The research was titled “One Pass Access: Path of the Patient” and dealt with logistics behind the path that patients take as they move through the healthcare system. Students researched and documented changes in healthcare logistics and how to eliminate inaccuracies in patient data and create a one-piece flow of data transfer between providers and vendors.  

In the presentation, Beach, Keenan and Morin talked about how EPIC, a system utilized for electronic medical records (EMR), has enhanced the sharing of patient information across the industry with its efficiency and accuracy of data, overcoming hurdles sometimes encountered in healthcare when hospitals and other healthcare facilities use different systems. 

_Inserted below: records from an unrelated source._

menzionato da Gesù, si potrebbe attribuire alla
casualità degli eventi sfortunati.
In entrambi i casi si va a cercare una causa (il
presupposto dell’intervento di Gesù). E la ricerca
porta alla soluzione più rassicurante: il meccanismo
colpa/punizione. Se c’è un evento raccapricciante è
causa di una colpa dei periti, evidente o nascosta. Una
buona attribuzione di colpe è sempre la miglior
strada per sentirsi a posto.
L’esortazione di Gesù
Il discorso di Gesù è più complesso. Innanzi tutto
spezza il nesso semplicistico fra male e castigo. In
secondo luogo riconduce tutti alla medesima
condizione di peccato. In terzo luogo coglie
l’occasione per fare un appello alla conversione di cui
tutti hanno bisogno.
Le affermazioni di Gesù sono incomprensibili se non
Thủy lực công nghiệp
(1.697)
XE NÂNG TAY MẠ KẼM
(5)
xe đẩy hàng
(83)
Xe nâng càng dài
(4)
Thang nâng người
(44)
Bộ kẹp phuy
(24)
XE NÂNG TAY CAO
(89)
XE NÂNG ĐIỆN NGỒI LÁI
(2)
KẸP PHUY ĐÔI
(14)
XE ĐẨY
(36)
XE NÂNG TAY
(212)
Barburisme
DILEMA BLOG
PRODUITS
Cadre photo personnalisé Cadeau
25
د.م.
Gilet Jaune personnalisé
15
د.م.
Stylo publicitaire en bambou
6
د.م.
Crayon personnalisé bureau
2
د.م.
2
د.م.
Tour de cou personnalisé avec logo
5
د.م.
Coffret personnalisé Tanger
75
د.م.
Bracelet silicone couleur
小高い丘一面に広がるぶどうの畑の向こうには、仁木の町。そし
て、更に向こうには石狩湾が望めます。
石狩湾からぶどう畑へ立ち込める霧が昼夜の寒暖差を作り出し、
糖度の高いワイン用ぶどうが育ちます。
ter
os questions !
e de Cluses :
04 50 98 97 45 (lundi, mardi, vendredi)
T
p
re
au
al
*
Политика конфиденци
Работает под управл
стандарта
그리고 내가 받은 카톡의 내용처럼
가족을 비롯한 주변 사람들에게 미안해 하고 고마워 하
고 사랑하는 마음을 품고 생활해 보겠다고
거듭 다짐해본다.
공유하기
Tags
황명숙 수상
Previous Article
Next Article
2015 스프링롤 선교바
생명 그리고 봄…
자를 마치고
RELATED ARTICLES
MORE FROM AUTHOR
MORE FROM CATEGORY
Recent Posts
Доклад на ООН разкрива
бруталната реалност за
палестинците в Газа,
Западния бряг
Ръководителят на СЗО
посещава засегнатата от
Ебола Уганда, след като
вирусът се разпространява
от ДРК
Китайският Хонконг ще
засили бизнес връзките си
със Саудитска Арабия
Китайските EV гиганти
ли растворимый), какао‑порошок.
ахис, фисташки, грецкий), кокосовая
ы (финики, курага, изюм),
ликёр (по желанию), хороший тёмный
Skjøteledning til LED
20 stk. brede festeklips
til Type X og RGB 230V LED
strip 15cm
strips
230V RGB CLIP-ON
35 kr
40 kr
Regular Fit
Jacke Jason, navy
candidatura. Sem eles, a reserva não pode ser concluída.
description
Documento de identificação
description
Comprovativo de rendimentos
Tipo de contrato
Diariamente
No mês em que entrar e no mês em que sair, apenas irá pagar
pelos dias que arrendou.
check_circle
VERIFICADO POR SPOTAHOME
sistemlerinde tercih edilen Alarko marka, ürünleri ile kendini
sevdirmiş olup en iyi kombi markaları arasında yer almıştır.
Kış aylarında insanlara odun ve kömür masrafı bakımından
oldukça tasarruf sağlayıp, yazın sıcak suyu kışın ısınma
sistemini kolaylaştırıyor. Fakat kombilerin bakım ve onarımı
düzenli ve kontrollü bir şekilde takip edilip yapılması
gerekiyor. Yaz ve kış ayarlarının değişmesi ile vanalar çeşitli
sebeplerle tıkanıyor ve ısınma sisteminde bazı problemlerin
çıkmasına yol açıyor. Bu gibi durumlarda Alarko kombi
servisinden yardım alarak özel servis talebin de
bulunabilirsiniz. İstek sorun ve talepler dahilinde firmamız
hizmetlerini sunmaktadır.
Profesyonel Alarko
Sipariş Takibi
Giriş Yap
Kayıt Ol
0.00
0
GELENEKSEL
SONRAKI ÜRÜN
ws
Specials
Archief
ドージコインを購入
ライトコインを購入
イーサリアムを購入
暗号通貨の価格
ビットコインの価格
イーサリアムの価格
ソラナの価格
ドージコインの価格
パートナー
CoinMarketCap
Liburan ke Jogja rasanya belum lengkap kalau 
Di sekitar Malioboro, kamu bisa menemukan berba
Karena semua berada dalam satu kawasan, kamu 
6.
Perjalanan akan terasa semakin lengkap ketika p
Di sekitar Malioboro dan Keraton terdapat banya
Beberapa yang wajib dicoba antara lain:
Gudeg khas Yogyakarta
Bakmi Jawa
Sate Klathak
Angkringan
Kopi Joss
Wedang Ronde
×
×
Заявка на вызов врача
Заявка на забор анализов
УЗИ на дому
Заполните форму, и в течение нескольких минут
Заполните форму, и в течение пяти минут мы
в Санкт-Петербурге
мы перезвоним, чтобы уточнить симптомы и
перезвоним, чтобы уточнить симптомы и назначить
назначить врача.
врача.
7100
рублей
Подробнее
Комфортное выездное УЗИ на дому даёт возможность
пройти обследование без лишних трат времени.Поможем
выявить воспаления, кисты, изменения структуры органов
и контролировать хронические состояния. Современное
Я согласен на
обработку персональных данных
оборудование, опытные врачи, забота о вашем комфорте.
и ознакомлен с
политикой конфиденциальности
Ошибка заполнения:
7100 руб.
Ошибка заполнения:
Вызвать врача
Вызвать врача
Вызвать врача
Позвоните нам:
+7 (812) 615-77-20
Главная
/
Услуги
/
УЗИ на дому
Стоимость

Keenan, a supply chain major minoring in Spanish whose primary interest is going into manufacturing, was interested in the differences of how logistics applied in healthcare. Beach, who is a rising senior majoring in Business Management and Supply Chain and a minor in Accounting, said the class looked at elective care and urgent care facilities as well as emergency rooms and a big hospital in general. Morin, a Supply Chain major and rising senior, was focused on walk-in clinics and how emergency care has changed in the last 10 years. He also helped gather information for the white paper. 

Obviously in manufacturing you deal mainly with assembly and other things like that, but in healthcare you’re dealing with doctors and dealing with nurses and people who don’t usually deal with the business side and are more around caring for the person,” Keenan said. 

The presentation also dealt with the effects of COVID-19 on urgent care and elective health care—for example, the increased implementation of telehealth services. 

The team’s report concluded that as the healthcare landscape continues to evolve, so does the need for more ways to treat patients, synchronous technology, and professionals in the field.  

While EPIC is the main method of transferring EMR through healthcare facilities, not every facility utilizes it. Solutions outlined a  “kickstart” facilitation of revenue cycle management, which is the method of transferring billing information between different medical facilities in a one-piece flow. Additionally, merging medical information for patients between hospitals can improve the Path of the Patient process for both patients and doctors. 

“This was a unique opportunity. We got an opportunity to really understand a different mode of supply chain. That’s one of the unique things about that class we got to do—that there are a lot of different types of logistics and supply chain that we were learning in that class,” Keenan said. “Going into healthcare, it presented its own set of problems. It was very similar to supply chain in terms of manufacturing, but one approach to it you come out with unique issues.”